Hani merhumun "bir saniye sonrasına hükmedemediğin bir hayat için bu kadar 'fırıldak' olmaya gerek yok", diyordu, ya; öyle bir "durum" işte...İlla bizleri de "süper fırıldaklaştırmak" isteyenler var:"Bak arkadaş böyle olmuyor, hep doğruları söylüyorsun, hiç yalan söylemiyorsun, resmî denilen zevatla da hiçbir "fizikî ilişki"ye girmiyorsun; bak seni ne yaparız ha!!!" bilmem nelerini iliklerimiz sapına kadar hissediyor zaten...
Gel de şimdi böyle hengamelerde "birşeyler yap", "idealist teşkilatlarla", ismi "madde"den, "kapital"den çoooook uzak "teşkilatlarla", Allah(c.c.) için "fiilî dualar", "eylemler", "hizmetler" yap! Sıkıysan, "yiğitsen yap hadi!!!"; denilecek kertedeyiz be!
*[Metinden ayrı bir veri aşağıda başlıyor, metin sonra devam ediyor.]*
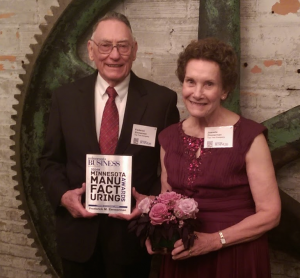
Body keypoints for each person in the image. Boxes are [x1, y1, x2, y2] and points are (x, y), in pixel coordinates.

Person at [39, 11, 179, 278]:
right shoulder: (65, 98)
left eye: (122, 46)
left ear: (134, 50)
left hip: (132, 239)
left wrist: (152, 203)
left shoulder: (162, 101)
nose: (114, 55)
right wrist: (62, 196)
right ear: (91, 50)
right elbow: (50, 160)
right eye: (105, 45)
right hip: (77, 237)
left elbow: (171, 168)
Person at [147, 37, 281, 278]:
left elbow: (270, 214)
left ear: (225, 90)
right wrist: (154, 228)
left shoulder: (249, 137)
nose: (197, 93)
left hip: (235, 257)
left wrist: (215, 241)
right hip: (184, 258)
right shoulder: (168, 138)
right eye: (191, 82)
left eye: (208, 84)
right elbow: (168, 204)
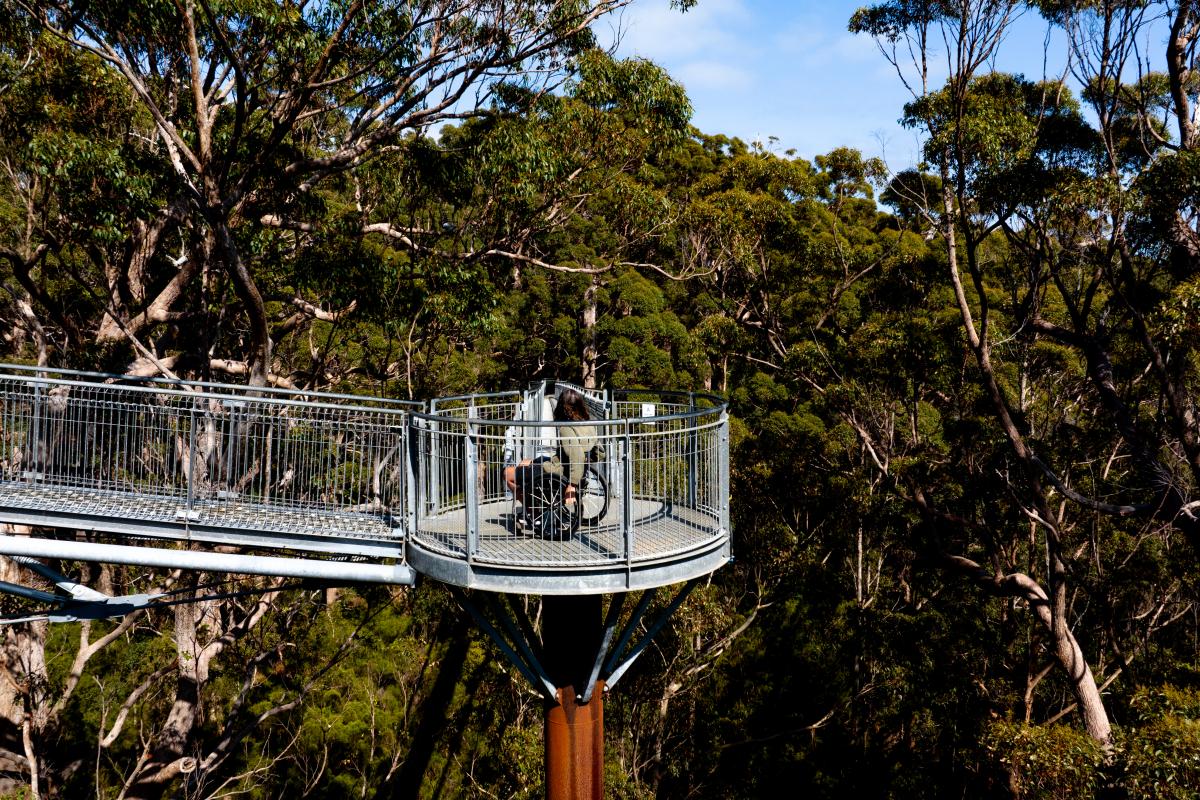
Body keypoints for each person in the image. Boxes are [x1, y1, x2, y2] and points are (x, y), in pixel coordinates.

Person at [504, 388, 596, 527]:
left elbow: (576, 456)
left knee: (507, 474)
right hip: (561, 465)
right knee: (524, 462)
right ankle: (534, 502)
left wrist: (572, 485)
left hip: (557, 473)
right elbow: (600, 453)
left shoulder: (567, 429)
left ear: (561, 406)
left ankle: (534, 512)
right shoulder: (589, 425)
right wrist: (586, 460)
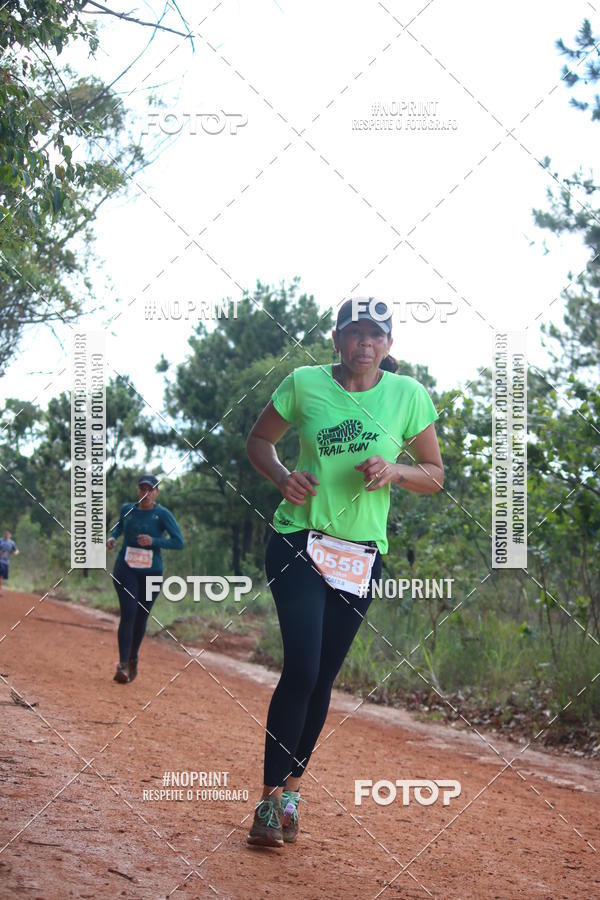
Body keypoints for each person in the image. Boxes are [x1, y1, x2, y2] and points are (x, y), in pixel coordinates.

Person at [244, 297, 444, 847]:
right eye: (354, 334)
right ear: (337, 339)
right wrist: (283, 476)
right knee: (302, 668)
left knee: (324, 678)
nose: (364, 344)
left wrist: (397, 471)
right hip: (298, 541)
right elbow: (259, 441)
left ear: (389, 342)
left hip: (361, 556)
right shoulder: (305, 383)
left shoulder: (408, 396)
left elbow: (434, 473)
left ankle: (291, 791)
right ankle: (265, 803)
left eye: (375, 335)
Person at [106, 474, 184, 683]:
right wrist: (113, 537)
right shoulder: (127, 509)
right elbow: (119, 526)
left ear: (156, 492)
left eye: (150, 489)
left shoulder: (162, 514)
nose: (145, 493)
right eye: (142, 489)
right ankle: (122, 665)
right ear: (137, 490)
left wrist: (154, 541)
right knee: (129, 613)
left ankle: (133, 660)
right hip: (126, 568)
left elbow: (179, 542)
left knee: (141, 617)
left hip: (152, 573)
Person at [0, 530, 19, 595]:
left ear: (10, 535)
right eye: (6, 534)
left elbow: (16, 551)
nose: (6, 535)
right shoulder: (1, 541)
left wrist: (14, 553)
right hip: (0, 561)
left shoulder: (11, 543)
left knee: (1, 576)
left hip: (6, 562)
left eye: (8, 534)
Ya hep sürekli "savunmalar"da kalacağız; ya da "Gazanız Mübarek Olsun!" deyip, ancak "prensipli, ilkeli, seviyeli duruşlar" söylemler-eylemler göstereceğiz...
Başka çare yok gibi!!!
Aksi taktirde "Millî Budala" olup çıkacağız be!!!.Karımıza, çoluk-çocuğumuza bile "sahip" çıkamayacağız be!!!